This is a Spanish version of Corinne Krause’s 1970 (University of Pittsburgh) Ph. D. dissertation. Well researched and engagingly written, its faults are those of unrevised dissertations. It repeats the same data under different rubrics, restates historical commonplaces, and relies excessively on its sources. It is, nevertheless, essential reading for Jewish history. Krause has thoroughly exploited her sources; has combed naturalizations for Jewish names, and calculated from the outcome Mexico’s Jewish population in 1906 (p. 105); and has found a most knowledgeable informant in Smyrna-born Rubén Mazal. Her subject, she believes, tests social openness and illuminates ideological trends. Jews constituted a symbol in the tug of war between Liberals and Conservatives, between positivists and their opponents. But (to trust Alicia Backal) as victims of prejudice, they have followed Mexico’s Chinese.
The Alsatians pioneered Jewish group presence in Mexico. They played prominent roles, but identified with Paris rather than with Zion. Krause has not documented the presumed Jewishness of the Jenks brothers and of Limantour’s parents (pp. 16-17, 53), nor that of publicist-educator-statistician Isidoro Epstein, a German who never said he was Jewish, nor of the Preparatoria's Campechano humanist, Francisco Rivas Puigcerver, who did say he was but was not. In 1905, Rivas presided over the ephemeral Sociedad Emanuel, which included Jews of every origin except the Alsatians.
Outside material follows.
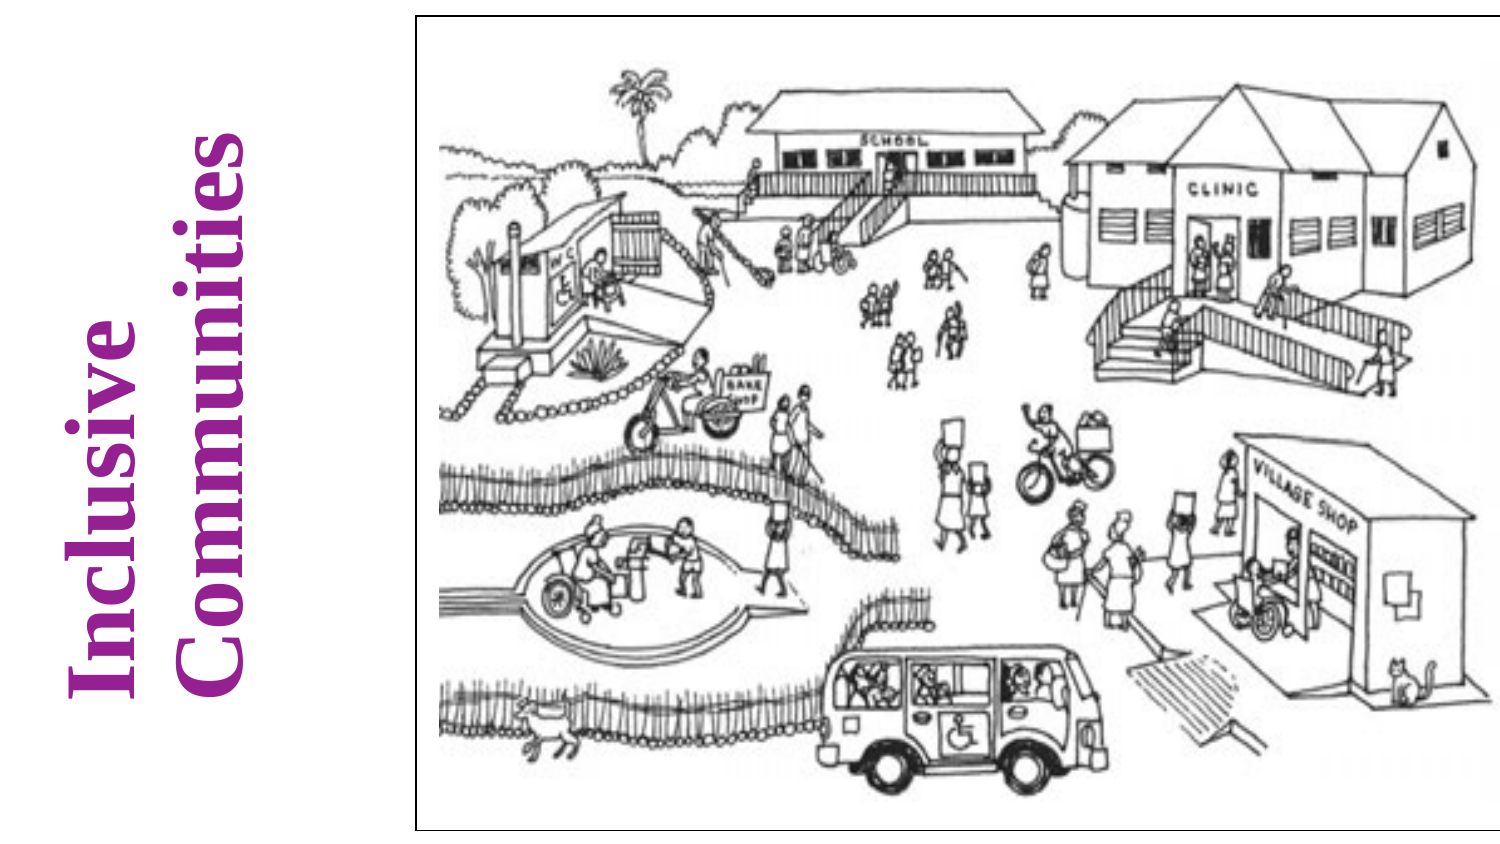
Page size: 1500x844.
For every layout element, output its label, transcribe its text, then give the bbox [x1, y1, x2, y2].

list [416, 16, 1500, 830]
text_box Inclusive Communities [0, 35, 365, 711]
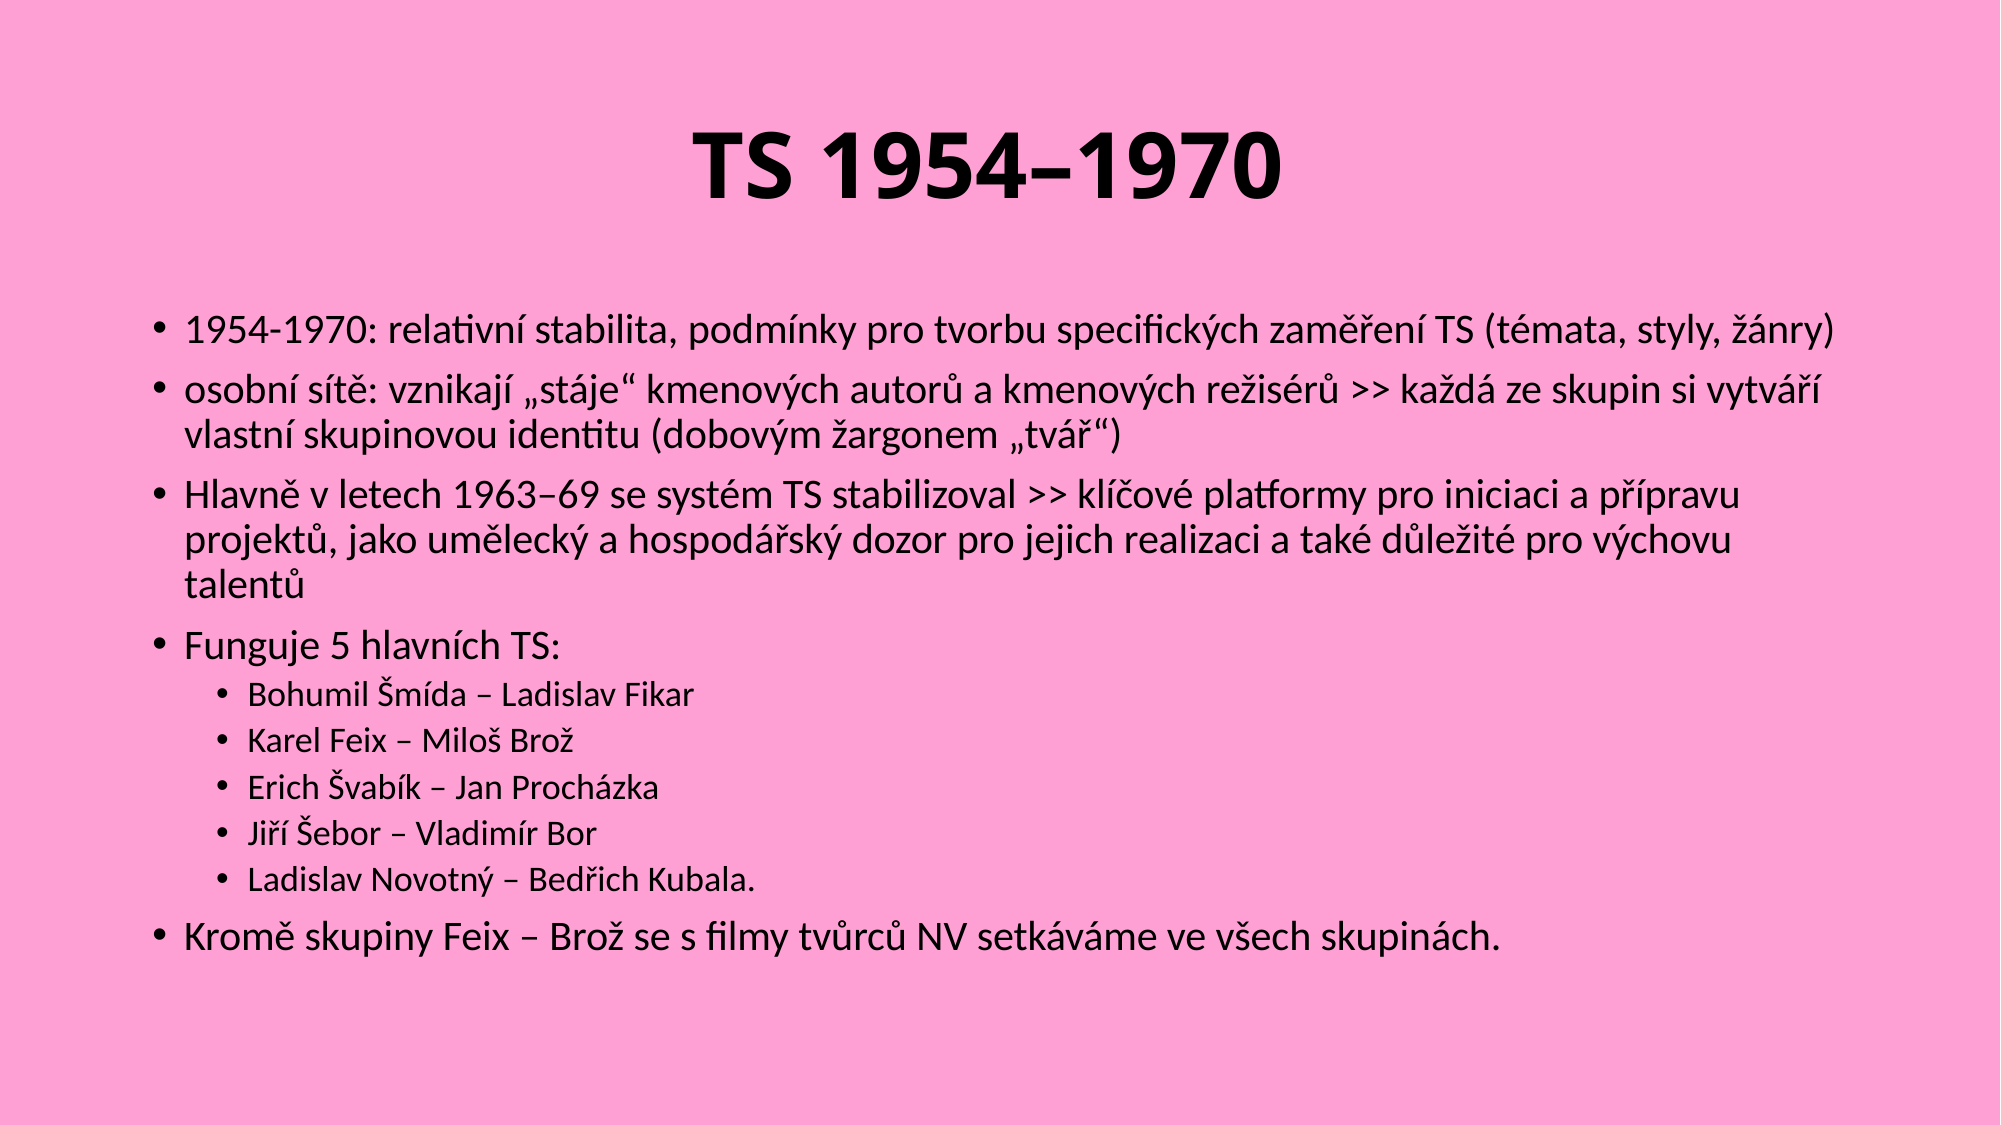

They were by then outnumbered by German-American Jews, who were in turn swamped by Ladino or Arab-speaking “Turcos.” These supported the organizing efforts of El Paso’s Rabbi Martin Zielonka in 1908 and 1912.
At this point Krause’s story meshes with Harriet Lesser’s catalogue-like New York University dissertation of 1972 and with the reminiscences of Leon Sourasky (1965) and Isaac Dabbah (1982). None is definitive, and Krause’s balanced but all-too-brief account breaks off before 1930. By then there were some 9, 000 Yiddish speakers from Russia and Poland in addition to the Turcos’ 12, 000. Most clustered around the clubs, schools, and synagogues of the Federal District, and had already moved up from being installment peddlers to shopkeepers and small manufacturers. Krause’s concluding chapter reviews Jewish colonization schemes for Mexico, a hypothetical tale. Eleven unidentified photographs illustrate the book.